Say we are given a disconnected closed orientable surface $S=S_1\coprod S_2$ with $f=f_1\coprod f_2:S\rightarrow M$ such that the $f_i$ are embeddings and the images are incompressible.
Suppose that $f_1(S_1)\cap f_2(S_2)=F$ is a subsurface is it possible to say isotope $f_2$ such that the images are disjoint?
I was thinking of pushing along the normal to $f_1(S_1)$, to make them disjoint.
I doubt it, and this might be an example:
Let $$ M = S^1 \times S^1 \times S^1 $$ and let $S_1 = S_2 = S^1 \times S^1$.
Embed $S_1$ as $S^1 \times S^1 \times \{p\}$ and $S_2$ as $\{q\} \times S^1 \times S^1$, where $p$ and $q$ are elements of $S^1$. I believe that you cannot move one of these off the other, and I suspect that might be true for homology/cohomology reasons, but I can't see a clear argument offhand.
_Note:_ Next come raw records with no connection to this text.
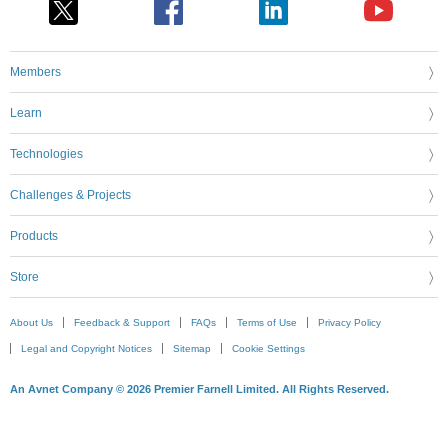
Members
Learn
Technologies
Challenges & Projects
Products
Store
About Us
Feedback & Support
FAQs
Terms of Use
Privacy Policy
Legal and Copyright Notices
Sitemap
Cookie Settings
An Avnet Company © 2026 Premier Farnell Limited. All Rights Reserved.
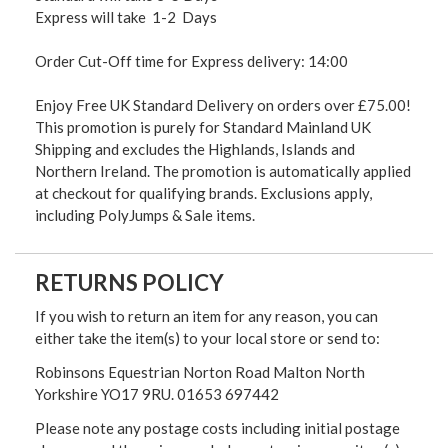
Express will take 1-2 Days
Order Cut-Off time for Express delivery: 14:00
Enjoy Free UK Standard Delivery on orders over £75.00!
This promotion is purely for Standard Mainland UK
Shipping and excludes the Highlands, Islands and
Northern Ireland. The promotion is automatically applied
at checkout for qualifying brands. Exclusions apply,
including PolyJumps & Sale items.
RETURNS POLICY
If you wish to return an item for any reason, you can
either take the item(s) to your local store or send to:
Robinsons Equestrian Norton Road Malton North
Yorkshire YO17 9RU. 01653 697442
Please note any postage costs including initial postage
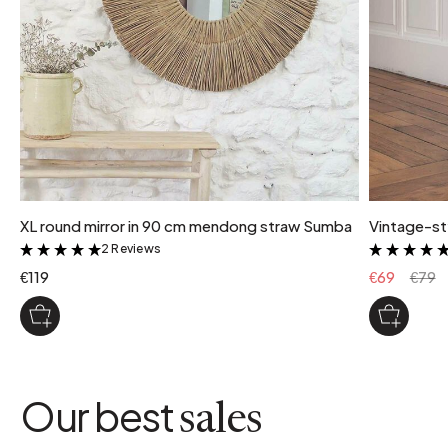
XL round mirror in 90 cm mendong straw Sumba
Vintage-st
2 Reviews
&
€119
€69
€79
Our best
sales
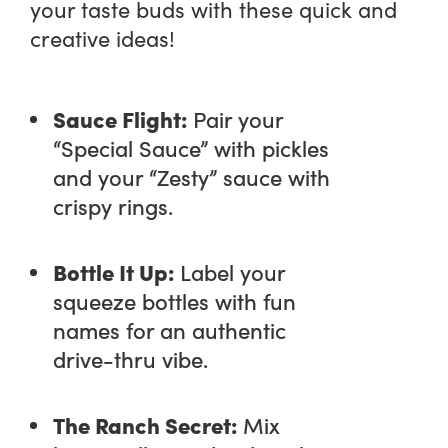
your taste buds with these quick and
creative ideas!
Sauce Flight:
Pair your
“Special Sauce” with pickles
and your “Zesty” sauce with
crispy rings.
Bottle It Up:
Label your
squeeze bottles with fun
names for an authentic
drive-thru vibe.
The Ranch Secret:
Mix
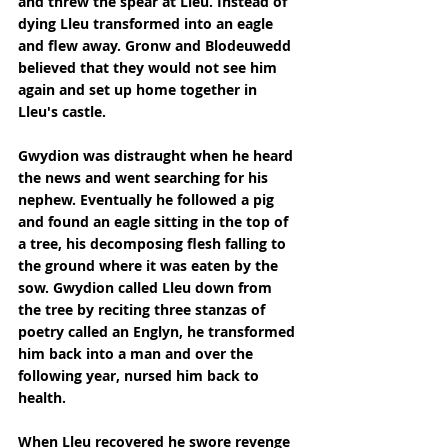
and threw the spear at Lleu. Instead of 
dying Lleu transformed into an eagle 
and flew away. Gronw and Blodeuwedd 
believed that they would not see him 
again and set up home together in 
Lleu's castle.
Gwydion was distraught when he heard 
the news and went searching for his 
nephew. Eventually he followed a pig 
and found an eagle sitting in the top of 
a tree, his decomposing flesh falling to 
the ground where it was eaten by the 
sow. Gwydion called Lleu down from 
the tree by reciting three stanzas of 
poetry called an Englyn, he transformed 
him back into a man and over the 
following year, nursed him back to 
health.
When Lleu recovered he swore revenge 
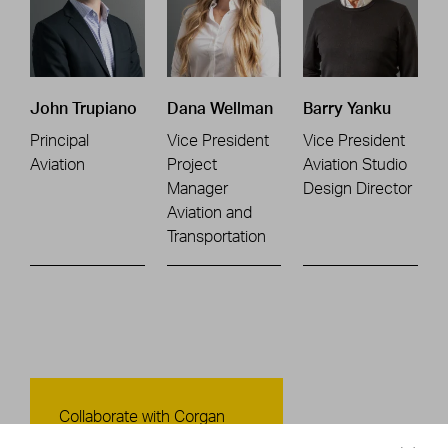
John Trupiano
Dana Wellman
Barry Yanku
Principal
Vice President
Vice President
Aviation
Project
Aviation Studio
Manager
Design Director
Aviation and
Transportation
Contact Us
Collaborate with Corgan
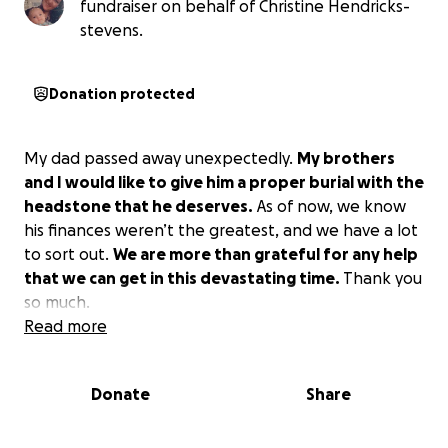
fundraiser on behalf of Christine Hendricks-
stevens.
Donation protected
My dad passed away unexpectedly.
My brothers
and I would like to give him a proper burial with the
headstone that he deserves.
As of now, we know
his finances weren’t the greatest, and we have a lot
to sort out.
We are more than grateful for any help
that we can get in this devastating time.
Thank you
so much.
Read more
Donate
Share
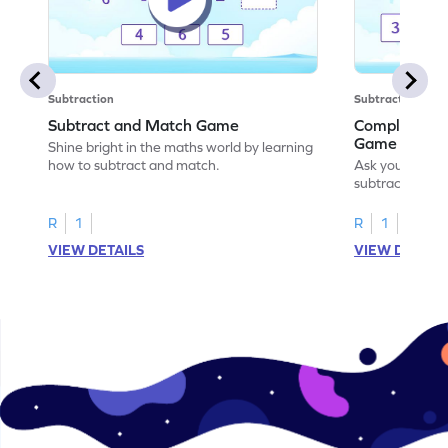
Subtraction
Subtraction
Subtract and Match Game
Complete the
Game
Shine bright in the maths world by learning
how to subtract and match.
Ask your little
subtraction se
R
1
R
1
VIEW DETAILS
VIEW DETAIL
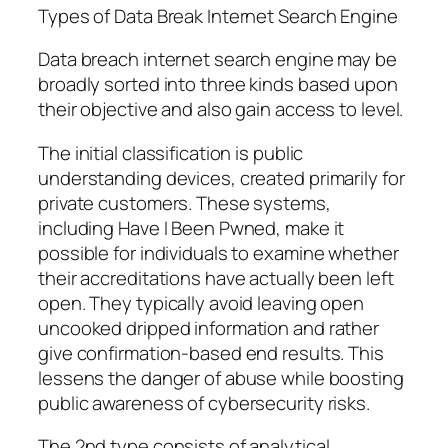
Types of Data Break Internet Search Engine
Data breach internet search engine may be
broadly sorted into three kinds based upon
their objective and also gain access to level.
The initial classification is public
understanding devices, created primarily for
private customers. These systems,
including Have I Been Pwned, make it
possible for individuals to examine whether
their accreditations have actually been left
open. They typically avoid leaving open
uncooked dripped information and rather
give confirmation-based end results. This
lessens the danger of abuse while boosting
public awareness of cybersecurity risks.
The 2nd type consists of analytical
But here's a rough approximation of an argument: look at the intersect of these two surfaces with $$ U = S^1 \times \{a\} \times S^1. $$ It consists of a pair of circles that intersect once (a meridian and a longitude). During a (smooth enough) deformation, the intersections $S_i \cap U$ will change "nicely" (i.e., there'll be a homology between the "before" and "after" intersections given by the intersection of the whole deformation with $U$). But in the "before" situation, the two intersections meet transversely in a single point, and in the after situation, they would be disjoint. So you'd have a homology between a single point and the empty set, and that's not possible.